…なに、この巨人兵。ひくひくと引き攣る頬に自分でも笑いが込み上げてきた。のそ、と身体を揺らした巨人兵(仮)は私を視界に入れるや「だれ?」とだるそうな声でそう言った。
「や、あんたこそ誰。て言うかそこ私の特等席なんだけど」
「そんなん知らない。先ん取ったの俺だしー」
「先とかガキか」
呆れたように笑うと、それが癪に触ったのか巨人兵(仮)は横になっていた身体を起こして私を見下ろした。こ、こいつ…アホ峰より高い、だと…!?
「ほんと、なにお前。すんげーむかつく」
「そ、それこっちの台詞なんだけど。背が高いからってなんだっつーの」
「はあ?」
一段と鋭くなった目が私を射抜く。たらりと冷や汗が背中を伝うのがわかった。今更逃げられないだろうなあと内心苦笑いしつつも睨み付けるのはやめない。
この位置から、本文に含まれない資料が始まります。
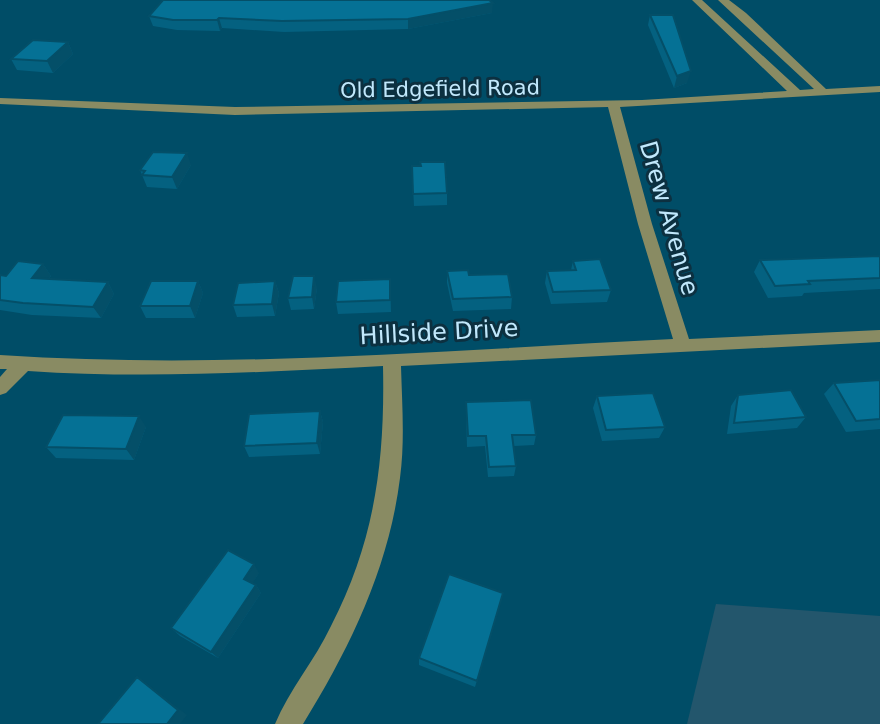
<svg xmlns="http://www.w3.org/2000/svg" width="880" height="724" viewBox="0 0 880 724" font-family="'DejaVu Sans',sans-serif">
	<rect width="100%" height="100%" fill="#004d67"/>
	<!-- built -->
	<path fill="#23566c" d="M716,604L880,616V724H687Z"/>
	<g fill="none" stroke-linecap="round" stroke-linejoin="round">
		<!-- minor -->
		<path fill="#898b63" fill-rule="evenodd" d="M692,0H702L800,90L814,89L718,0H729L746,13L826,89L880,86V92L620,107L652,224L689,339L880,330V342L401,366C402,403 405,441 400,478C389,567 350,648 303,724H275C289,690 315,660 331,626C375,540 385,462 383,366C265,372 146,379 28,371L6,393L0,395V377L7,369H0V355C224,370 449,350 673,339L638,224L608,107L235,115L0,104V98L235,107L642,100L787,91Z"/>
	</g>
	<!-- wall -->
	<path fill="#046180" d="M492,13L408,29L284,32L222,28L220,31L177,30L153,26L149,16Z
		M650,15L687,83L674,88L648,25Z
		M68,42L73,54L53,73L17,70L11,59Z
		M191,165L177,189L147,187L140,170Z
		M412,166L447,193V205L414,206Z
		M880,256V289L804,293L802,296L768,298L754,272L760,260Z
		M573,261L611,290L607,302L551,304L545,283L547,271L571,270Z
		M43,264L51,276L49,279L108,282L114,294L101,318L32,315L0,310V275L6,276Z
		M447,271L469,275L512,297L511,309L453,311L447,283Z
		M390,279L391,312L338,314L336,302Z
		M198,281L203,293L195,318H146L140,306Z
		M275,281L279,293L275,316L237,317L233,305Z
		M317,288L314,309L291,310L288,298Z
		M880,380V429L846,432L824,394L834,383Z
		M738,395L806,417L797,428L727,434L731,406Z
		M597,396L665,427L659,438L602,441L593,408Z
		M466,402L536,435L534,445L514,446L516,466L514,476L488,477L485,446L467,447L466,413Z
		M320,411L323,422L320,454L249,457L244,446Z
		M146,427L134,460L56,458L46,447Z
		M259,573L252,583L256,585L261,593L218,658L180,636L171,628Z
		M501,601L475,687L419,665V658Z"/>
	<!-- shaded-wall -->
	<path fill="#044f68" d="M493,3L492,13L408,29V19Z
		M219,18L222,28L220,31L217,20Z
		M68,42L73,54L53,73L47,61Z
		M691,71L687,83L674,88L677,76Z
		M187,153L191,165L177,189L172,177Z
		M43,264L51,276L40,290L32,278Z
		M314,276L317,288L314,309L312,297Z
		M198,281L203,293L195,318L190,306Z
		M275,281L279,293L275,316L272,304Z
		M108,282L114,294L101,318L93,307Z
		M320,411L323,422L320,454L317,443Z
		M139,416L146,427L134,460L126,449Z
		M254,564L259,573L250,587L244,579Z
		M256,585L261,593L218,658L211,652Z
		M137,677L146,683L187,715L180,724H167Z"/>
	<!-- building -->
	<path fill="#057195" stroke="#044f68" stroke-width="2" d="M163,0H489L493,3L408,19L282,21L219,18L217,20H173L149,16Z
		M650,15H673L691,71L677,76Z
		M33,40L68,42L47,61L11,59Z
		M153,152L187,153L172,177L142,175L145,171L140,170Z
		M420,162H445L447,193L413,194L412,166H421Z
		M880,256V278L808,281L810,284L775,286L760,260Z
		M600,259L611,290L553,292L547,271L576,270L573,261Z
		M18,261L43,264L32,278L108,282L93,307L23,303L0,300V275L6,276Z
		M468,270L469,275L508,274L512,297L453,299L447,271Z
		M293,276H314L312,297L288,298Z
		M390,279V300L336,302L338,281Z
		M151,281H198L190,306H140Z
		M275,281L272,304L233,305L238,283Z
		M880,380V419L856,421L834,383Z
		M791,390L806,417L734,423L738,395Z
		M653,393L665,427L606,430L597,396Z
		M531,400L536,435H512L516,466L489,467L486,436H468L466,402Z
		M320,411L317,443L244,446L249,414Z
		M63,415L139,416L126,449L46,447Z
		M228,550L254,564L244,579L256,585L211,652L171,628Z
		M449,574L503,593L477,681L419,658Z
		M137,677L178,710L167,724H98Z"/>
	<g text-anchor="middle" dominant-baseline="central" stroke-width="6" stroke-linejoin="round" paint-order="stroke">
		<!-- far-street labels -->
		<g font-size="21" fill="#c1e8fc" stroke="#0c3040">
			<text transform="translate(440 89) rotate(-1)">Old Edgefield Road</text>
		</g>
		<!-- street labels -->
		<g font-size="24" fill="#c1e8fc" stroke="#0c3040">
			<text transform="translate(669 218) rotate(74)">Drew Avenue</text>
			<text transform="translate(439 332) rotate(-3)">Hillside Drive</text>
		</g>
	</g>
</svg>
お互いに睨み合うこと約数分、そろそろ疲れてきた頃にカンカンと鉄の音がして、「みょうじ?居んのか?」と青峰がひょっこりと顔を出した。
「峰ちん…?」
「青峰おっそい!何してたのあんた!」
「さつきに捕まってたんだよ。…って、紫原じゃねーか」
怪訝な顔で紫原、と呼んだ巨人兵(仮)さんを見上げると、青峰は何してんのお前と続けた。
「日向ぼっこしてただけ」
「日向ぼっこって…」
「ねー峰ちん、こいつ知り合い?」
「あー…まあそうだな」
「ねえ青峰」
「あ?」
「この巨人兵(仮)だれ」
「きょし…紫原だよ。俺と同じバスケ部の。お前知らねえのか?俺らとタメで2m越えてんのこいつぐらいだぜ?」
「……なんか、いろいろおかしいよね」
紫原くんはだるそうな目を少しだけ丸くして、ひょい、と私の顔を覗き込むように屈んだ。じろじろ、じろじろ、と品定めするように見られて軽く居心地が悪い。
「…ふーん」
「えっと、紫原、くん?」
「なにー?」
「さっきはごめんね。お詫びに青峰から貰ったぐしゃぐしゃの飴あげる」
「やんのかよ」
「……」
文句を垂れる青峰を無視してはい、と飴玉を差し出すと、無言で取られた。手でかいなあと飴を口へ運ぶまで見届けると、紫原くんはポケットを漁ってはい、と私に差し出した。
「お礼にまいう棒あげる〜。峰ちんの飴地味にうまかったし」
「あ、ありがとう。私まいう棒好きなんだよね」
「ホント〜?じゃあまたあげるよ〜」
「紫原くんかわいいね。最初巨人兵みたくて怖かったよ」
「巨人兵って俺初めて言われたし。あ、ねえねえこの後空いてる?」
「うん、空いてるけど」
「黄瀬ちんからケーキバイキングの割引券貰ったんだよね。一緒に行かないー?」
「行く。行きます」
「なまえちんノリいいねー」
「あれ何で名前知ってんの?」
「さあね〜」
「紫原くんほんとかわいいね。頭撫でたい」
「撫でて撫でて」
「よしよし」
紫原くんときゃいきゃい言いながら歩き出した私は背後で呆然と立ち尽くす青峰を本気で忘れていたなんてその時は知りもしなかったのである。
「……いい加減あいつ犯すか」
ただ悪寒がしたのは気のせいではない筈だ。とりあえず紫原くんかわいいからどうでもいい。